“The coast seems to be clear,” said Archie, walking to the parapet and looking cautiously over, “and we had better be off. It isn’t more than fifteen or twenty feet to the ground, and we can hang by our hands and drop without much danger of injuring ourselves.”
“Be careful,” said Frank. “A sprained ankle wouldn’t be a funny thing, just now.”
The boys jumped upon the wall, and were on the point of swinging themselves over, when an interruption they had not dreamed of arrested their movements. Frank’s quick ear caught the faint tramping of horses’ hoofs. He laid his hand upon his cousin’s arm, and they sprang back to the roof, and concealed themselves behind the parapet.
“Something is always bothering us,” said Archie, straining his eyes through the darkness in the direction from which the sound came. “What’s up now, I wonder!”
If Frank had known just what was about to transpire, he could not have described it in less time than the scene occupied in taking place. While Archie was speaking, the sound of the horses’ hoofs ceased, and a faint light, like that emitted by a match, blazed up in the bushes on the opposite side of the creek. The signal (for the boys were sure it was a signal) was repeated twice, and then arose a commotion in the house, as if men were running hurriedly about. This continued for a few seconds, and then a flatboat suddenly made its appearance in the creek. Where it came from, the boys could not imagine; but there it was, and there was a man in it, who was sculling it toward the opposite bank.
“By—gracious!” whispered Archie, in great excitement. “We are going to witness the very scene that frightened old Bob so badly.”

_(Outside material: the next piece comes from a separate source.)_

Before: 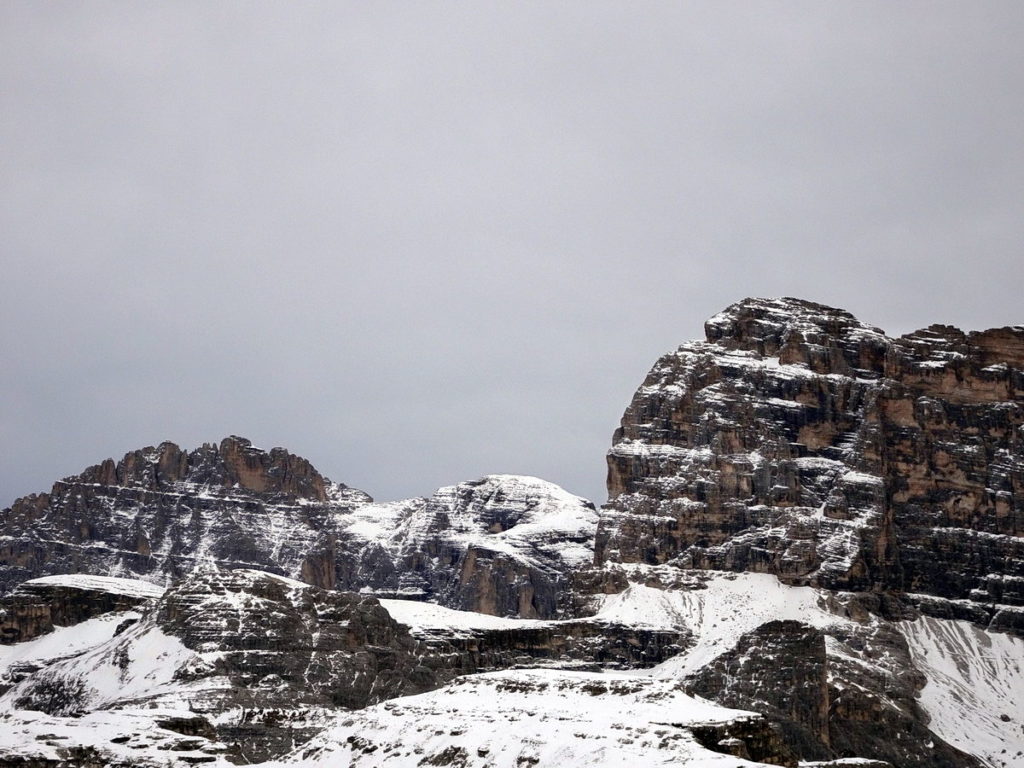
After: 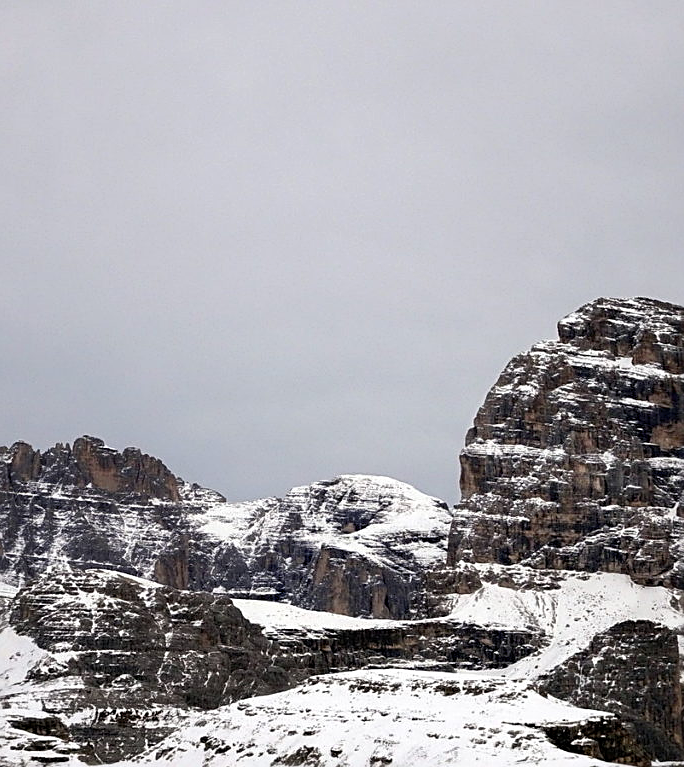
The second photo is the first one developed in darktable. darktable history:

“But Bob must have been dreaming,” answered Frank. “He said the boat was ferried across without hands, and that man is using an oar.”

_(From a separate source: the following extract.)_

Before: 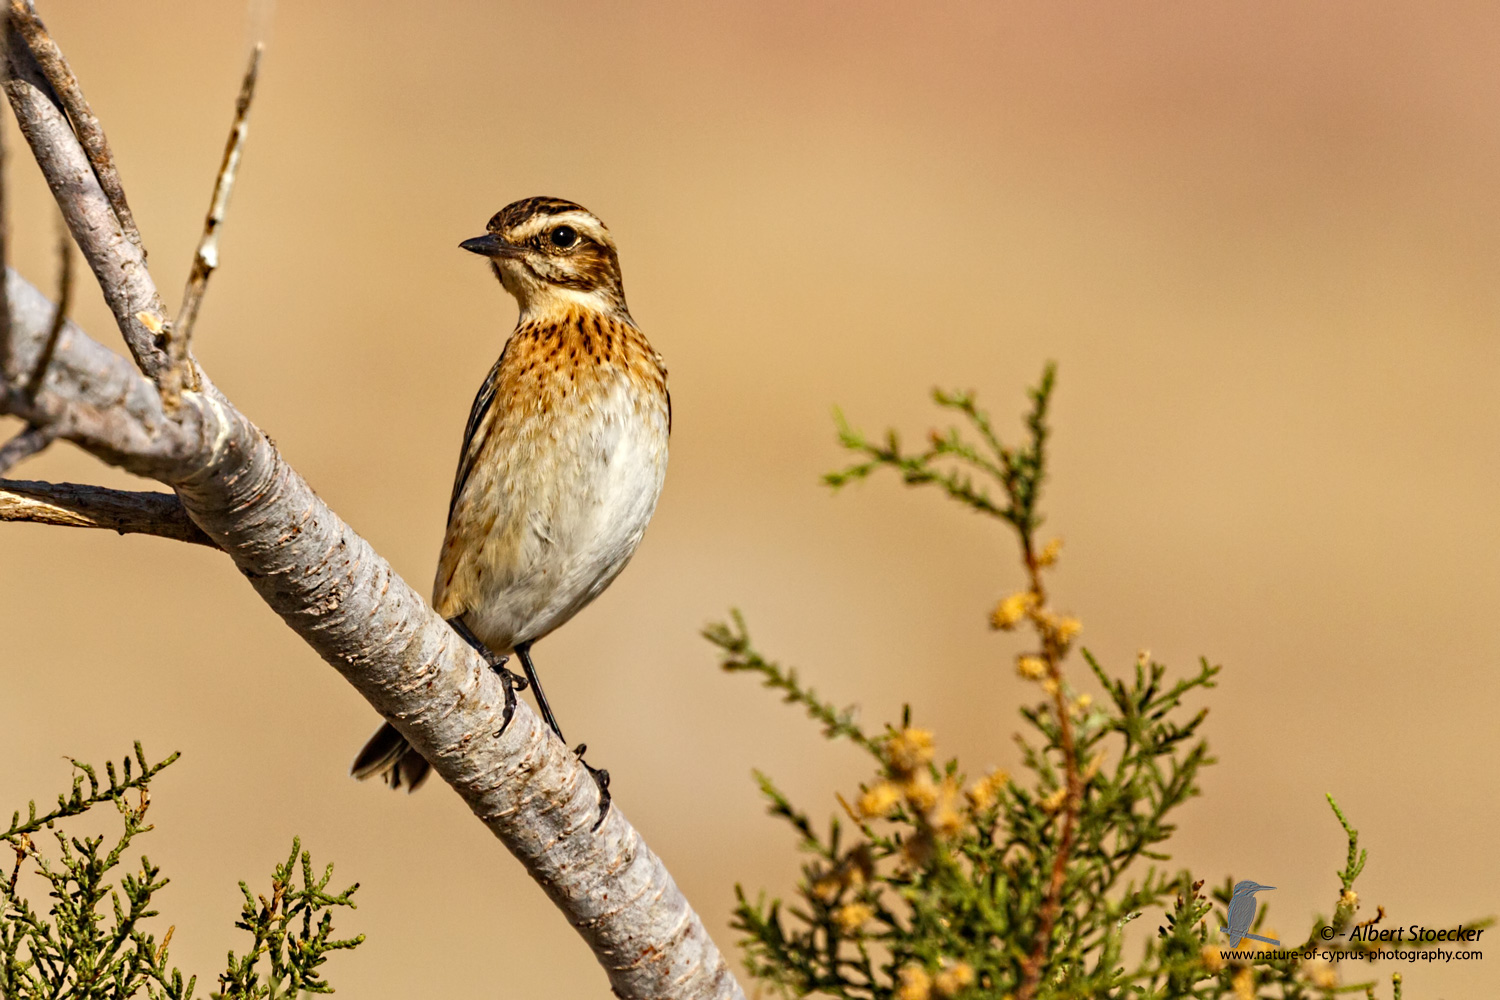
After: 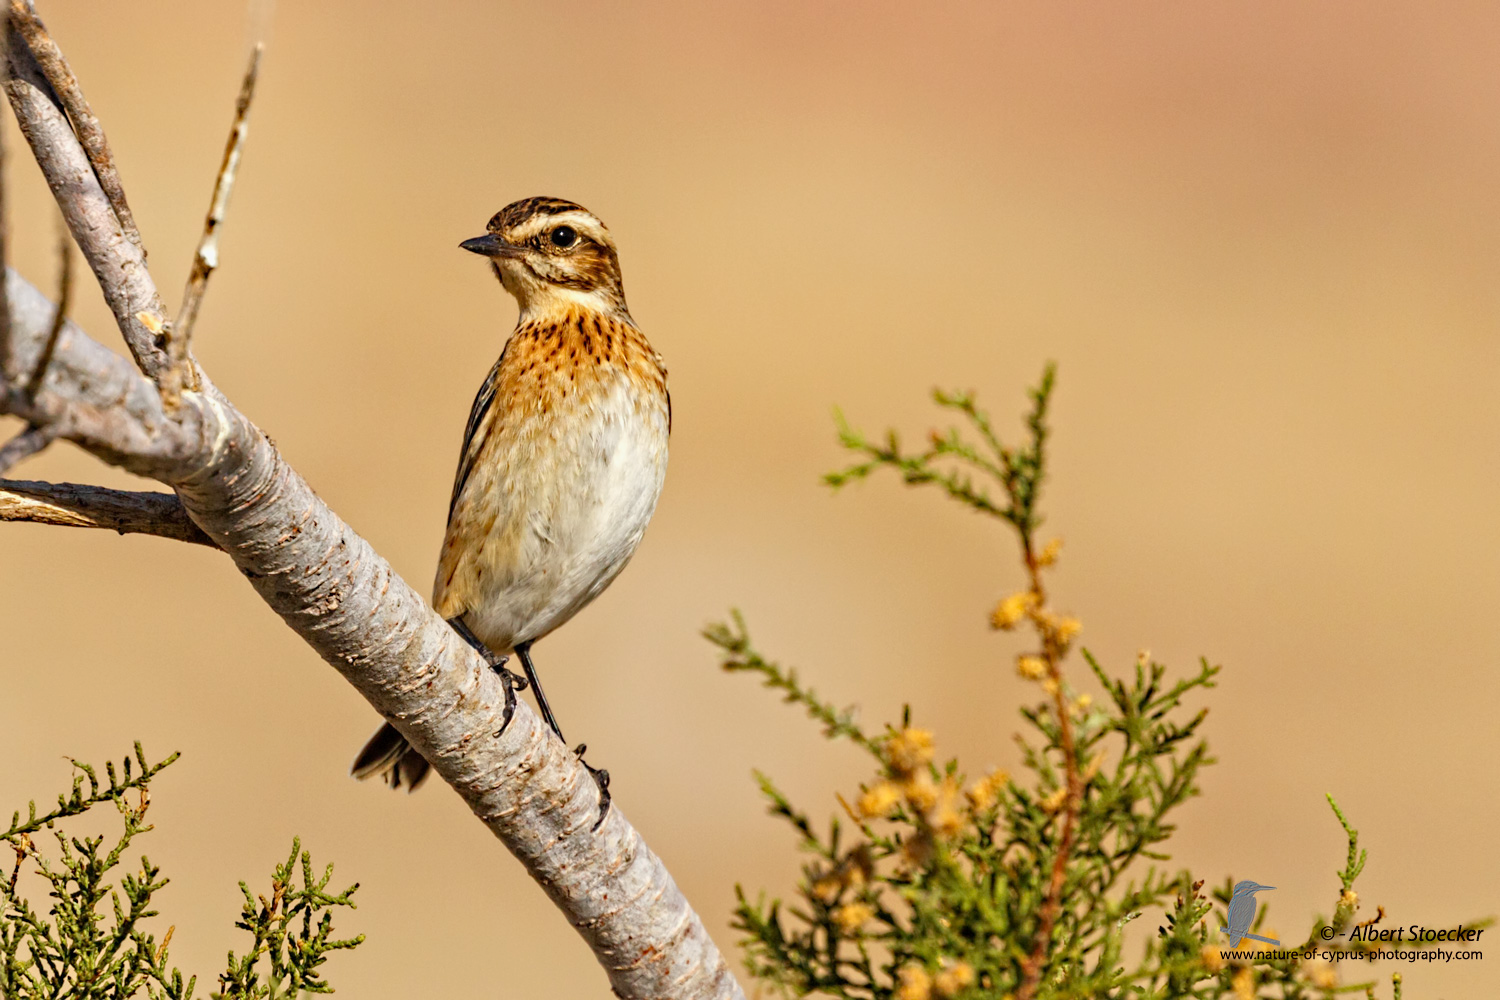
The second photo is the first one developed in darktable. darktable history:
tone curve: curves: ch0 [(0, 0) (0.258, 0.333) (1, 1)], preserve colors norm RGB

Our heroes were too deeply interested in what was going on to continue the conversation. Archie pulled off his sombrero, and pushed back his sleeves, as if he were preparing for a trial of strength with somebody, while Frank settled himself into a comfortable position behind the parapet, after the manner of a boy who had selected his favorite book from the library, and seated himself in an easy chair to enjoy it. They kept a sharp lookout, for they were determined that not even the smallest incident should escape their notice. They had an opportunity now to learn the secret of these strange doings, and, when they were over, they would know as much about them as Don Carlos himself.
At the same moment that the flatboat appeared, the boys heard the grating noise below them, and suddenly the banks of the creek and the woods, for two hundred yards around, which had been shrouded in darkness an instant before, were flooded with light.